As we’re currently in the third summer of the thong, I would have thought by now a sensible thong etiquette would have emerged. That people would have begun to learn that thongs are fine for home, fine for the beach, probably even fine for a walk to the shops or if you find yourself unexpectedly in a pub near the beach, but that’s about it. Instead, we’ve had three summers in a row now where everywhere you look, there’s someone’s dirty scabby, fungal feet. And let me tell you, there are some very unattractive feet on display.
Feet that people somehow feel are okay to pick and clean right in front of you. Look around the average beer garden, or even slightly up-market Sydney pub and you’ll see what I mean.

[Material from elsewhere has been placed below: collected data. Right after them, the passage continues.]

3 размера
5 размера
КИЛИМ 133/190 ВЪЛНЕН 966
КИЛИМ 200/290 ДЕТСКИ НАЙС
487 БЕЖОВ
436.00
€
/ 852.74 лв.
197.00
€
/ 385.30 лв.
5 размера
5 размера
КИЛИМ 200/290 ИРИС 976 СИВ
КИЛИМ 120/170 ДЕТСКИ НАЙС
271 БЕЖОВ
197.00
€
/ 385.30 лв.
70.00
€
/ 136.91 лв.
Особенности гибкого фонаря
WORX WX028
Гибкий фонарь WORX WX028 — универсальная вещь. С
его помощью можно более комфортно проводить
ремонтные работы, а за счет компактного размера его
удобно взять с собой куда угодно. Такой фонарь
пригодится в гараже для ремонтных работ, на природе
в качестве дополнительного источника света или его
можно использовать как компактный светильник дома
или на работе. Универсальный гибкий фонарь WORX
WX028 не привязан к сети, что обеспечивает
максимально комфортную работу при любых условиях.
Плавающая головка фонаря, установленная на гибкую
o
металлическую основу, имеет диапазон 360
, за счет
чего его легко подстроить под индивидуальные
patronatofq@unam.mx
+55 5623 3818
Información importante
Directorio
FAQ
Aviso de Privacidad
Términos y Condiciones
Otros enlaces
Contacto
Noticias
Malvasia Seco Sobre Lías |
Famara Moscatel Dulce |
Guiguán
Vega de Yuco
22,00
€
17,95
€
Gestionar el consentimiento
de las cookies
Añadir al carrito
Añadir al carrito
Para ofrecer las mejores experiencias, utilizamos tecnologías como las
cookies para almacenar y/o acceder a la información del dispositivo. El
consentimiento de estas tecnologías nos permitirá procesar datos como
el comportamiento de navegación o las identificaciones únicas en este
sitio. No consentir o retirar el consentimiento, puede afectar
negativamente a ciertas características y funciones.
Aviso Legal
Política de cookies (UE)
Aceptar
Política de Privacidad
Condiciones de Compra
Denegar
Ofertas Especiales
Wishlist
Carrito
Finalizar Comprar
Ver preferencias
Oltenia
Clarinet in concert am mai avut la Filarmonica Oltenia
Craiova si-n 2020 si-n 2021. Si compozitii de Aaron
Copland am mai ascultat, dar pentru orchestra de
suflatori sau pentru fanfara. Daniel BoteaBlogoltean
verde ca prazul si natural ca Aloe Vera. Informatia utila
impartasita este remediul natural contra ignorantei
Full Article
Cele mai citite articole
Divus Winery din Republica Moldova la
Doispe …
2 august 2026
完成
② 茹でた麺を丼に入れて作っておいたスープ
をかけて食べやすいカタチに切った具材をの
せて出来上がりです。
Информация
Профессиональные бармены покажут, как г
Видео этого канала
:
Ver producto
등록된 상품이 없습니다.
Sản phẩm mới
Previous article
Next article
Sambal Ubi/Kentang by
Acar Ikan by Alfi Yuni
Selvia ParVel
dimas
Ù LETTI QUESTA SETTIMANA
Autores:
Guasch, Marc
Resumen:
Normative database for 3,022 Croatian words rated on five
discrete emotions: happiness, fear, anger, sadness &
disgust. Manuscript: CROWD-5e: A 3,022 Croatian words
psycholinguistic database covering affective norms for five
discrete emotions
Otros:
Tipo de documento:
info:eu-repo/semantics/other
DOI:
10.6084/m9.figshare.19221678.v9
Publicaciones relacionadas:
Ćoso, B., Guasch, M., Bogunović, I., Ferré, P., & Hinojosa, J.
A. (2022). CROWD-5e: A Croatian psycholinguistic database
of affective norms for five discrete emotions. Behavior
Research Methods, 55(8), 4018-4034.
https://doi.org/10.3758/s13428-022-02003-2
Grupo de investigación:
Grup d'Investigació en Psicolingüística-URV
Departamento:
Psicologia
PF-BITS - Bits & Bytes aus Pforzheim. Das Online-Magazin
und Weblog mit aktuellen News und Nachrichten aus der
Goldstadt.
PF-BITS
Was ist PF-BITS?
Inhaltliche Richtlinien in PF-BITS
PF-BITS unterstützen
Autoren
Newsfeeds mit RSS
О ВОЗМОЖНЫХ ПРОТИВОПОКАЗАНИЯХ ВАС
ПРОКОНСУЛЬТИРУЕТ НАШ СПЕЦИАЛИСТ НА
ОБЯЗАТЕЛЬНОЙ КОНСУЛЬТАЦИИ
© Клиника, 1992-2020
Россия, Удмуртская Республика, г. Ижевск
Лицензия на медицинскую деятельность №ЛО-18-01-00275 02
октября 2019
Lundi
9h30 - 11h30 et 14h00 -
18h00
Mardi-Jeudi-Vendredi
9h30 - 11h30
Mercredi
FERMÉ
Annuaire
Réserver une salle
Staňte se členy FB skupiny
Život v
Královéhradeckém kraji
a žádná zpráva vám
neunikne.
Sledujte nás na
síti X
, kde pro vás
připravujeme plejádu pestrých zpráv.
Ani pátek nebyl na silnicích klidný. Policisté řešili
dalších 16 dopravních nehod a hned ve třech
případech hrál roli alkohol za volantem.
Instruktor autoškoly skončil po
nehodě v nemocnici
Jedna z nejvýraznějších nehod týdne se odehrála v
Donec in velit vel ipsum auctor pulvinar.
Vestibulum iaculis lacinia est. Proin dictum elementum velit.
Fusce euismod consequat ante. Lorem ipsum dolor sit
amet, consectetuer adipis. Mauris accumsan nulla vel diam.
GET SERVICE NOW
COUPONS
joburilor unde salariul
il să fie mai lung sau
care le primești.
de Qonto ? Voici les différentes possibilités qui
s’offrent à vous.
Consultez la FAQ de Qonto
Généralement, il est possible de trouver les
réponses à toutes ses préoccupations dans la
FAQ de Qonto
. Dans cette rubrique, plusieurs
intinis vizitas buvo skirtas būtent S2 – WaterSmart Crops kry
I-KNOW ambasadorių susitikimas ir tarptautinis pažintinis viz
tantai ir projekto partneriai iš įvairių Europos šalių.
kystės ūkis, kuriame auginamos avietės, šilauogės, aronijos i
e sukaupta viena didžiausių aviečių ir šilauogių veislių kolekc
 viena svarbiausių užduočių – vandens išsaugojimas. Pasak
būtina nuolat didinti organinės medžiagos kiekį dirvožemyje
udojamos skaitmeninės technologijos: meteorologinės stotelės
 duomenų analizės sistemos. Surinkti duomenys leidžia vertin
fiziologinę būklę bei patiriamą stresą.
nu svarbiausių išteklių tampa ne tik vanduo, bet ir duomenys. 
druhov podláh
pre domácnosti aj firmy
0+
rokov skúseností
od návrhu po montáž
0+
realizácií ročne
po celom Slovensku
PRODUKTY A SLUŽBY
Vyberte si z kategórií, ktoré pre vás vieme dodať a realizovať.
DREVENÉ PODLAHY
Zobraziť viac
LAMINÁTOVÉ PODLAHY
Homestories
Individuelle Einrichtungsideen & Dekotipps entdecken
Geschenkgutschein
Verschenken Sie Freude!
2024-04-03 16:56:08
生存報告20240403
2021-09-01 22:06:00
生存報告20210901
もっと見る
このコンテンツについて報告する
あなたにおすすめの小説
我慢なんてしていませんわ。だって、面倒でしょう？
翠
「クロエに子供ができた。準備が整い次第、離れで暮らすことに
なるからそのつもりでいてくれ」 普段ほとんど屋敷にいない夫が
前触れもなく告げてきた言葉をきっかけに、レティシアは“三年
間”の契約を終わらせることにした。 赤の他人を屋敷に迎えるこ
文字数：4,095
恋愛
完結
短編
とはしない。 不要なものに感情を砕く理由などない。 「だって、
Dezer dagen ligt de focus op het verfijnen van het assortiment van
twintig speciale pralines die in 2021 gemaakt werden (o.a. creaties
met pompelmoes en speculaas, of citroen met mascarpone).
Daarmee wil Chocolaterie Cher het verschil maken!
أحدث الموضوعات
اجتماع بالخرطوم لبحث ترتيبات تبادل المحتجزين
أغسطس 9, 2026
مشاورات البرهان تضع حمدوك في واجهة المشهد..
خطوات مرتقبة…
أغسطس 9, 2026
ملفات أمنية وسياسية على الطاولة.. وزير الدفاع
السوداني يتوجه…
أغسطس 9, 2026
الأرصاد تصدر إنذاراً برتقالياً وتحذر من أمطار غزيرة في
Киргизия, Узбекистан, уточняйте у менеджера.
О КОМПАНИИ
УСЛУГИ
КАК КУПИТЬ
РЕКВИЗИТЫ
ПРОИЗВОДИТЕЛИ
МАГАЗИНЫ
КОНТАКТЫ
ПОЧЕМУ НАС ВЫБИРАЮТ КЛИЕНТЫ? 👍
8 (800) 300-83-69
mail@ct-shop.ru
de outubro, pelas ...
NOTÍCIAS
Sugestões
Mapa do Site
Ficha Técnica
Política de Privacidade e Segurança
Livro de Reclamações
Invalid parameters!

Blokes, in particular, who’ll slip off one thong, and crossing their legs in the bloke kind of way, will sit and pick their toes while they talk to you or cuddle their girlfriends.
I think there’s also something very 50s/60s Australia about the thong, along with house dresses, clog shoes (okay they were 70s), and Malvern Star bikes. Probably because I’m old enough, I can remember the days when thongs were associated with yobbo bloke culture, Paul Hogan and the like, and where if you wore anything other than thongs you were a poofter. So yeah, maybe there’s an argument the thong has been reclaimed for a modern, more informal world? Don’t get me wrong, I love thongs, as you can seem and I feel they have a place but, for the purposes of fashion and hygiene, I’m hoping this will be Sydney’s last summer of the thong.